Táng Gēng 唐庚 (1071–1121), Zǐxī 子西, posthumous and memorial styles Lǔguó xiānshēng 魯國先生 and Méishān xiānshēng 眉山先生. Native of Dānléng 丹稜 in Méizhōu 眉州 (modern Sìchuān) — the same county as Sū Shì 蘇軾, with whom he shares the Méishān sobriquet. He was popularly nicknamed Xiǎo Sū 小蘇 (“little Sū”) for his prose.

Jìnshì of Shàoshèng 1 (1094). His career was bound up with that of his patron Zhāng Shāngyīng 張商英 (1043–1121): from minor positions as Recorder in the Office of Punishments at Lìzhōu (利州) and Magistrate of Lángzhōng (閬中), he was brought to the capital as Erudite of the Imperial Clansmen’s School (Zōngxué bóshì 宗學博士), and on Zhāng’s elevation to chief minister in Dàguān 4 (1110) was promoted to Inspector of Equitable Levies for Jīngxī (Tíjǔ Jīngxī chángpíng 提舉京畿常平). Implicated in Zhāng’s fall through a celebratory rhapsody (Nèiqián xíng 內前行), he was demoted to internal exile in Huìzhōu 惠州 (Guǎngdōng) — the same destination as Sū Shì a generation before. Pardoned in Dàguān 5 (1111), he died on the journey home in 1121.

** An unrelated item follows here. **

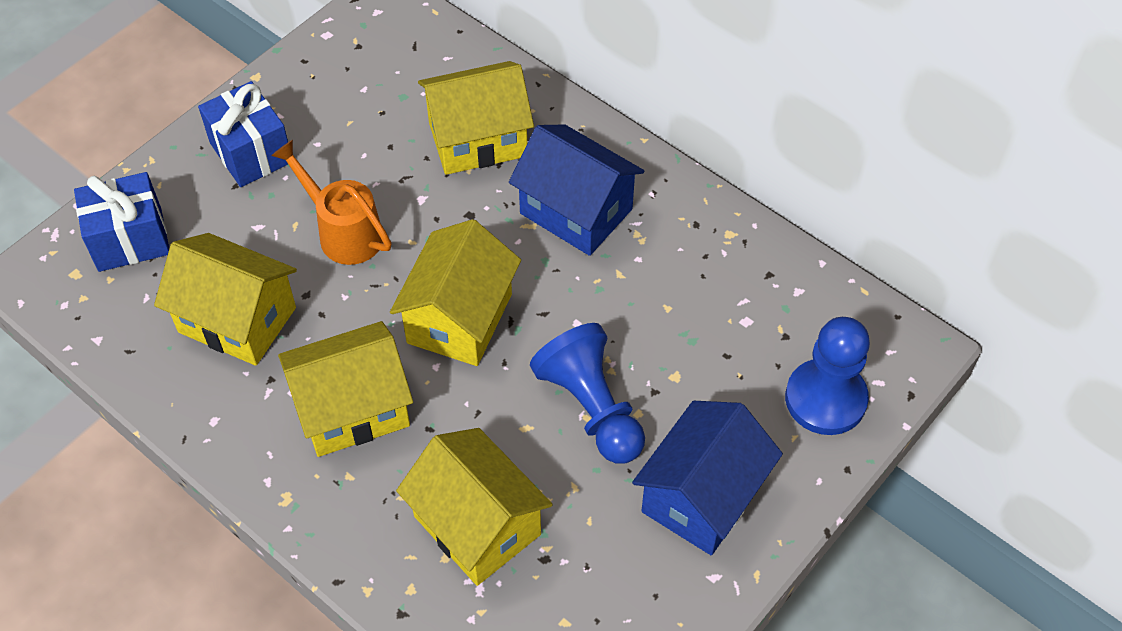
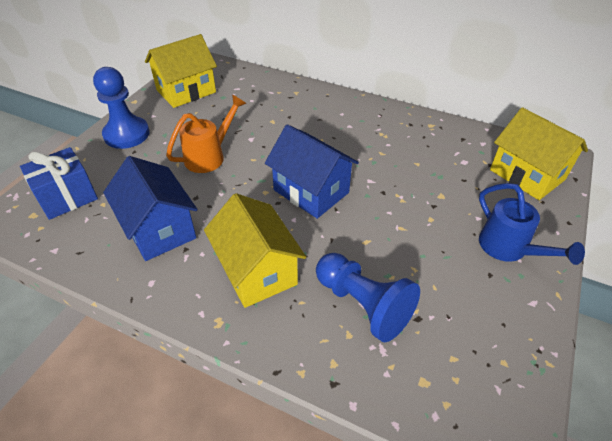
blue gift: 2 -> 1
blue watering can: 0 -> 1
yellow house: 5 -> 3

His chief writings are the KR2o0007 Sānguó záshì 三國雜事 in 2 juàn (composed in Huìzhōu exile, c. 1110), an early and influential statement of the ShǔHàn legitimacy position; and the Méishān jí 眉山集 / Tángzǐxī wénjí 唐子西文集 in 22 juàn — a substantial corpus of prose, rhapsodies, and verse that established him in the late Northern Sòng canon as the leading prose stylist of the second post-Sū generation. His Sòngshǐ biography is in j. 443 (Wényuàn 文苑 4). CBDB id 1598.